Recipe: Two-Ingredient Ice Cream, Gluten-Free, Tree Nut-Free

I had seen a recipe for no churn, two-ingredient ice cream all over the internet at least two summers ago: Nigella Lawson, The Kitchn, Food52 and Tasting Table. Here’s a quick and easy video, too.

I’m lactose intolerant, which means no heavy cream in my life but I really, really wanted to try this. So with my Lactaid pills at the ready, I gave it as go and oh my goodness, wow!

As every recipe states, it could not be easier and I love the control you have over ingredients. 

Sweetened condensed milk (just milk and sugar) and heavy cream (I used an organic brand that had only cream as the ingredient), mix them up, add some vanilla and oh my goodness, it’s like Haagen Daaz, that you made!

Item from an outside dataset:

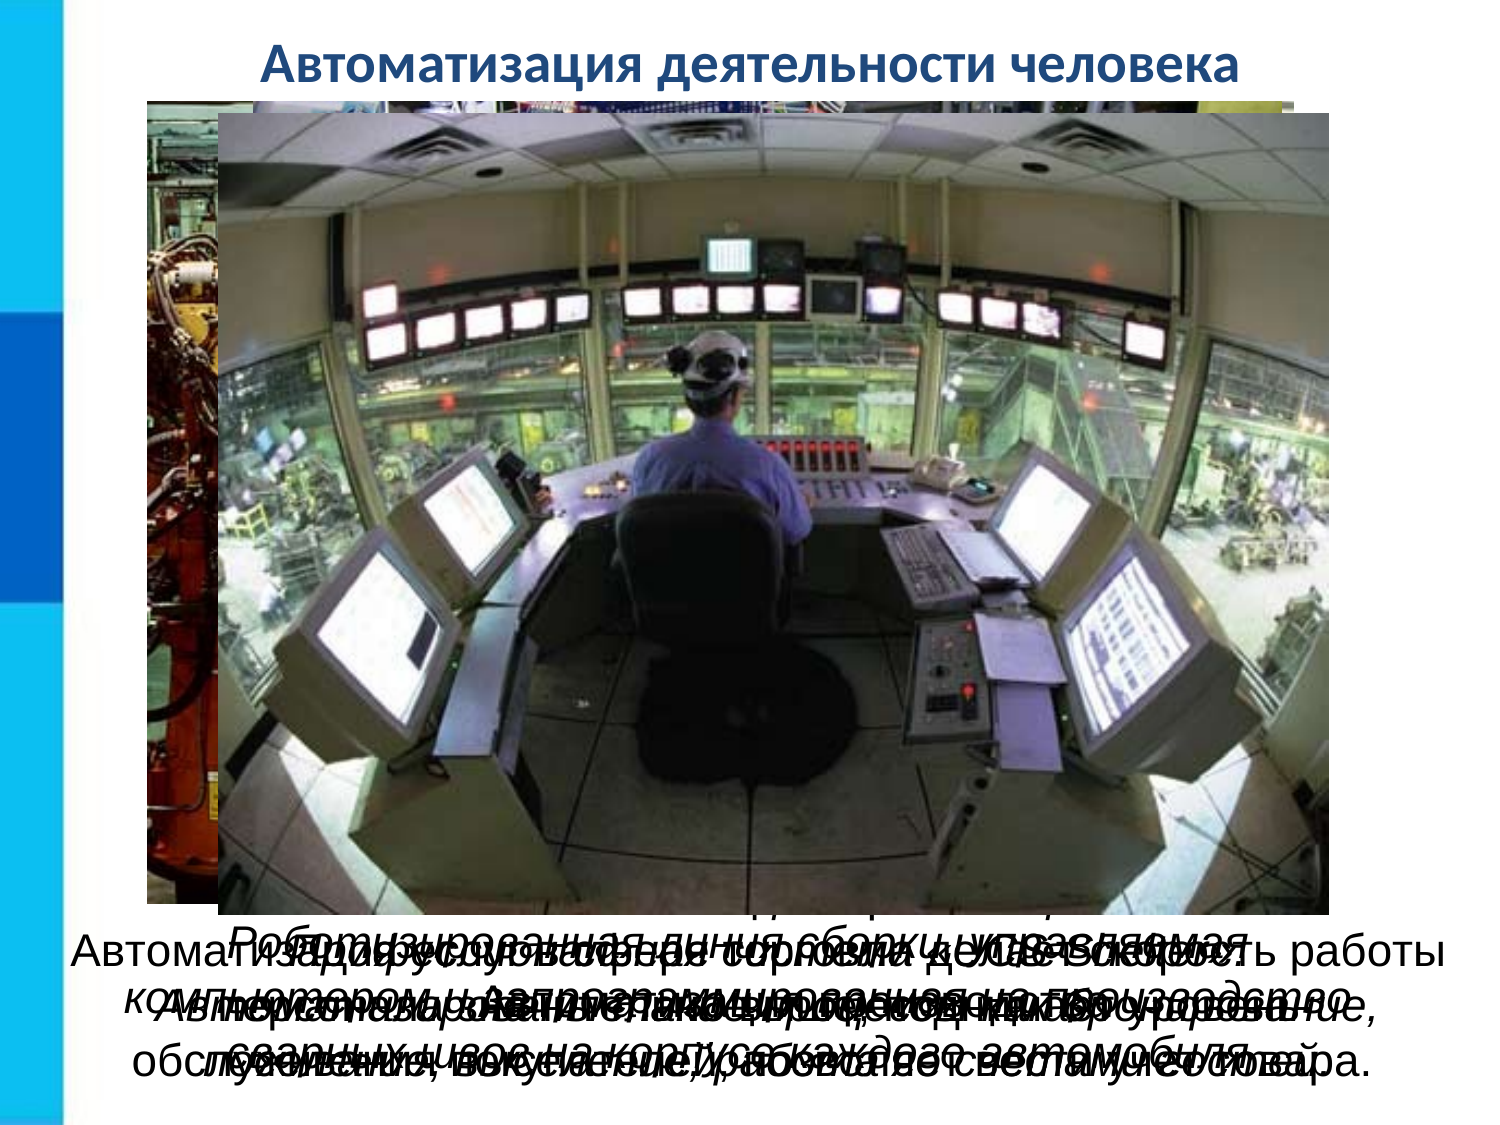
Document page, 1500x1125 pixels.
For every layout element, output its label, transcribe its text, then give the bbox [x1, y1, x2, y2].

No fancy machine needed, ingredients you can get at any store, any where et voila!


Recipe:Two-Ingredient Ice Cream, Gluten-Free, Tree Nut-Free

1 pint (two cups) of heavy whipping cream (use safe for you brand)
1 fourteen ounce can sweetened condensed milk (use safe for you brand)
1 teaspoon of vanilla (or any flavor you like)

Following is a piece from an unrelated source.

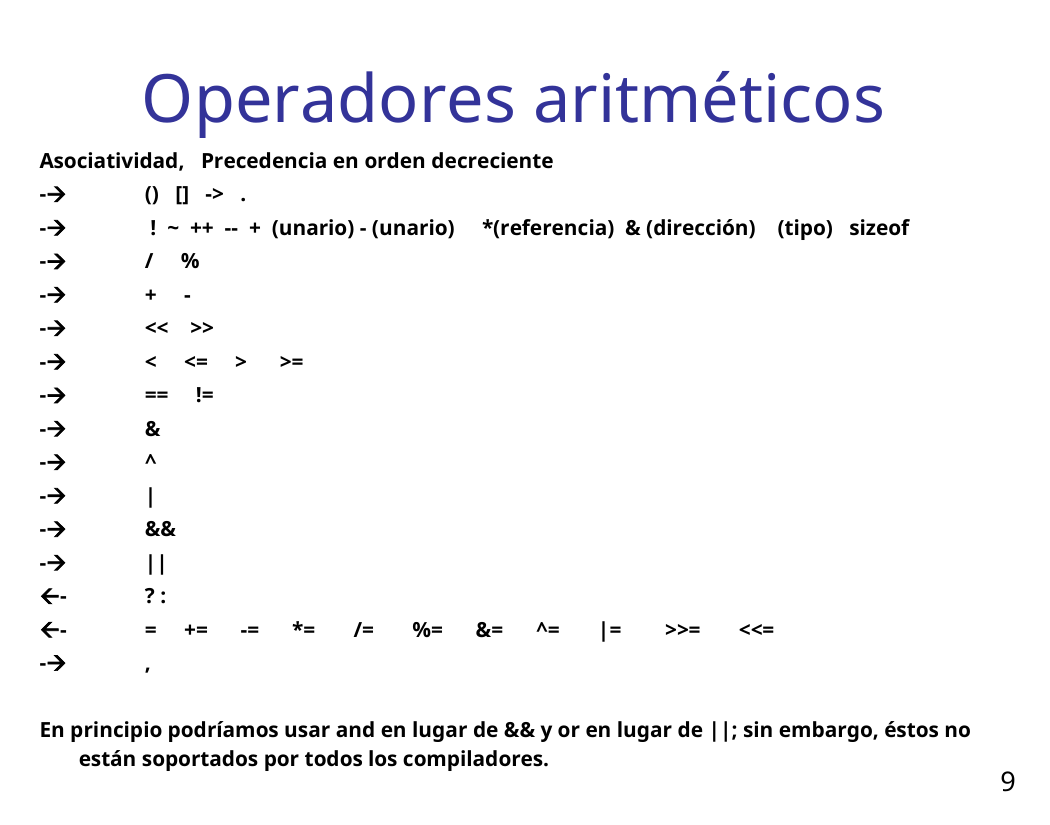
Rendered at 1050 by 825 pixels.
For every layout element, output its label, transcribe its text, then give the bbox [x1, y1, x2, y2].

list Asociatividad, Precedencia en orden decreciente - () [] -> . - ! ~ ++ -- + (unario) - (unario) *(referencia) & (dirección) (tipo) sizeof - / % - + - - << >> - < <= > >= - == != - & - ^ - | - && - || - ? : - = += -= *= /= %= &= ^= |= >>= <<= - , En principio podríamos usar and en lugar de && y or en lugar de ||; sin embargo, éstos no están soportados por todos los compiladores. [28, 140, 1022, 753]
title Operadores aritméticos [131, 27, 1026, 148]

Whip the cream into soft peaks. Fold in the condensed milk. Mix thoroughly until completely combined and no streaks. Add flavor. Pour mixture into a container with a cover. Lay saran wrap directly on top of the mixture to ensure no air gets in and close container with its lid. Freeze 6-8 hours or overnight. And then try not to eat it all at once.